- [What you have to do]: Rewrite the following entries, substituting "RAVAK" for every occurrence of "Ravak" and leaving everything else unchanged.

[Stored items from a collection]

++++++++++

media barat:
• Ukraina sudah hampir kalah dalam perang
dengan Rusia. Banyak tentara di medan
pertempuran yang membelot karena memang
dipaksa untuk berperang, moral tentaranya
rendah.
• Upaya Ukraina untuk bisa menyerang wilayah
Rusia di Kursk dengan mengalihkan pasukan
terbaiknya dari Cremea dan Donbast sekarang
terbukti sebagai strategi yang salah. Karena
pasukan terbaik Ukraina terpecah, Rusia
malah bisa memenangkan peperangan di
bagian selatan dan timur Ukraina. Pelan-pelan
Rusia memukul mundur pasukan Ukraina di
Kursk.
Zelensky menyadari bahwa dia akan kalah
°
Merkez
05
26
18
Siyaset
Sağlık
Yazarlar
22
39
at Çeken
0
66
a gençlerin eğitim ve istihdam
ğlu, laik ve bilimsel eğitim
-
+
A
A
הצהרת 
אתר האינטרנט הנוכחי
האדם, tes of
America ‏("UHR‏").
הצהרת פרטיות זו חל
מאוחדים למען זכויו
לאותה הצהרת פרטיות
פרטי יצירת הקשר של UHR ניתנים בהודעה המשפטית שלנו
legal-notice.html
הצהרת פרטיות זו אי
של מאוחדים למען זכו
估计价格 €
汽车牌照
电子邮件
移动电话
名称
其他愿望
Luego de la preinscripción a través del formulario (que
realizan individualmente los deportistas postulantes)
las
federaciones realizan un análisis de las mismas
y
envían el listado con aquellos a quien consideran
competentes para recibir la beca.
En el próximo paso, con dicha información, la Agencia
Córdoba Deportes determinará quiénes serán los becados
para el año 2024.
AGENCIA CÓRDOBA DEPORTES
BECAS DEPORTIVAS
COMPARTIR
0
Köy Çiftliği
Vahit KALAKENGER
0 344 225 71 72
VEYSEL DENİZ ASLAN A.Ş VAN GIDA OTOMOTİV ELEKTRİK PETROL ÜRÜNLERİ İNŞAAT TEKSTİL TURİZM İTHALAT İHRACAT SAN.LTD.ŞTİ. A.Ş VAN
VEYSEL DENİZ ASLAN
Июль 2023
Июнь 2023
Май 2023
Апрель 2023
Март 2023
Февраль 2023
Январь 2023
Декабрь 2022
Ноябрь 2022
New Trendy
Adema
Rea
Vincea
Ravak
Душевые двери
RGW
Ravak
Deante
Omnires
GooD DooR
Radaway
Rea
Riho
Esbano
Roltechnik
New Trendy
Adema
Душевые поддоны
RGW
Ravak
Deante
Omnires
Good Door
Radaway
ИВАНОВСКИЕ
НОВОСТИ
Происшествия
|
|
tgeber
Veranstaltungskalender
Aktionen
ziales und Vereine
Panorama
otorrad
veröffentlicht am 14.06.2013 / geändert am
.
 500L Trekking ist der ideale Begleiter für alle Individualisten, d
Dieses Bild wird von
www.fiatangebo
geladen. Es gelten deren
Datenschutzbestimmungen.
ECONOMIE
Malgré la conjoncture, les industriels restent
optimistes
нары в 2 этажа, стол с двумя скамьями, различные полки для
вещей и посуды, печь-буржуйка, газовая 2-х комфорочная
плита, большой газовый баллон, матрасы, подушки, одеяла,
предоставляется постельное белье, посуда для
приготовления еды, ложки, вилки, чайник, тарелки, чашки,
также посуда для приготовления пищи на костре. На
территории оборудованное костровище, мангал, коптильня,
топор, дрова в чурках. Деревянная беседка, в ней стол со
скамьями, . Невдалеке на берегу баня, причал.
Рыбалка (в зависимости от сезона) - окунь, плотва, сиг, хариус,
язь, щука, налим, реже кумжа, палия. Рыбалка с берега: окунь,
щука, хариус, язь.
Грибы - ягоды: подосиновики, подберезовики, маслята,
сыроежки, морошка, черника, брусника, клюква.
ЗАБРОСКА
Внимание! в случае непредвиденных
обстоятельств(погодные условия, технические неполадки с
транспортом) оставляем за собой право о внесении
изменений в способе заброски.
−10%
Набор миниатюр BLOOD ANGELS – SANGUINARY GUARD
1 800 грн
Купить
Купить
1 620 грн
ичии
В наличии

++++++++++

- [Completed exercise]:
media barat:
• Ukraina sudah hampir kalah dalam perang
dengan Rusia. Banyak tentara di medan
pertempuran yang membelot karena memang
dipaksa untuk berperang, moral tentaranya
rendah.
• Upaya Ukraina untuk bisa menyerang wilayah
Rusia di Kursk dengan mengalihkan pasukan
terbaiknya dari Cremea dan Donbast sekarang
terbukti sebagai strategi yang salah. Karena
pasukan terbaik Ukraina terpecah, Rusia
malah bisa memenangkan peperangan di
bagian selatan dan timur Ukraina. Pelan-pelan
Rusia memukul mundur pasukan Ukraina di
Kursk.
Zelensky menyadari bahwa dia akan kalah
°
Merkez
05
26
18
Siyaset
Sağlık
Yazarlar
22
39
at Çeken
0
66
a gençlerin eğitim ve istihdam
ğlu, laik ve bilimsel eğitim
-
+
A
A
הצהרת 
אתר האינטרנט הנוכחי
האדם, tes of
America ‏("UHR‏").
הצהרת פרטיות זו חל
מאוחדים למען זכויו
לאותה הצהרת פרטיות
פרטי יצירת הקשר של UHR ניתנים בהודעה המשפטית שלנו
legal-notice.html
הצהרת פרטיות זו אי
של מאוחדים למען זכו
估计价格 €
汽车牌照
电子邮件
移动电话
名称
其他愿望
Luego de la preinscripción a través del formulario (que
realizan individualmente los deportistas postulantes)
las
federaciones realizan un análisis de las mismas
y
envían el listado con aquellos a quien consideran
competentes para recibir la beca.
En el próximo paso, con dicha información, la Agencia
Córdoba Deportes determinará quiénes serán los becados
para el año 2024.
AGENCIA CÓRDOBA DEPORTES
BECAS DEPORTIVAS
COMPARTIR
0
Köy Çiftliği
Vahit KALAKENGER
0 344 225 71 72
VEYSEL DENİZ ASLAN A.Ş VAN GIDA OTOMOTİV ELEKTRİK PETROL ÜRÜNLERİ İNŞAAT TEKSTİL TURİZM İTHALAT İHRACAT SAN.LTD.ŞTİ. A.Ş VAN
VEYSEL DENİZ ASLAN
Июль 2023
Июнь 2023
Май 2023
Апрель 2023
Март 2023
Февраль 2023
Январь 2023
Декабрь 2022
Ноябрь 2022
New Trendy
Adema
Rea
Vincea
RAVAK
Душевые двери
RGW
RAVAK
Deante
Omnires
GooD DooR
Radaway
Rea
Riho
Esbano
Roltechnik
New Trendy
Adema
Душевые поддоны
RGW
RAVAK
Deante
Omnires
Good Door
Radaway
ИВАНОВСКИЕ
НОВОСТИ
Происшествия
|
|
tgeber
Veranstaltungskalender
Aktionen
ziales und Vereine
Panorama
otorrad
veröffentlicht am 14.06.2013 / geändert am
.
 500L Trekking ist der ideale Begleiter für alle Individualisten, d
Dieses Bild wird von
www.fiatangebo
geladen. Es gelten deren
Datenschutzbestimmungen.
ECONOMIE
Malgré la conjoncture, les industriels restent
optimistes
нары в 2 этажа, стол с двумя скамьями, различные полки для
вещей и посуды, печь-буржуйка, газовая 2-х комфорочная
плита, большой газовый баллон, матрасы, подушки, одеяла,
предоставляется постельное белье, посуда для
приготовления еды, ложки, вилки, чайник, тарелки, чашки,
также посуда для приготовления пищи на костре. На
территории оборудованное костровище, мангал, коптильня,
топор, дрова в чурках. Деревянная беседка, в ней стол со
скамьями, . Невдалеке на берегу баня, причал.
Рыбалка (в зависимости от сезона) - окунь, плотва, сиг, хариус,
язь, щука, налим, реже кумжа, палия. Рыбалка с берега: окунь,
щука, хариус, язь.
Грибы - ягоды: подосиновики, подберезовики, маслята,
сыроежки, морошка, черника, брусника, клюква.
ЗАБРОСКА
Внимание! в случае непредвиденных
обстоятельств(погодные условия, технические неполадки с
транспортом) оставляем за собой право о внесении
изменений в способе заброски.
−10%
Набор миниатюр BLOOD ANGELS – SANGUINARY GUARD
1 800 грн
Купить
Купить
1 620 грн
ичии
В наличии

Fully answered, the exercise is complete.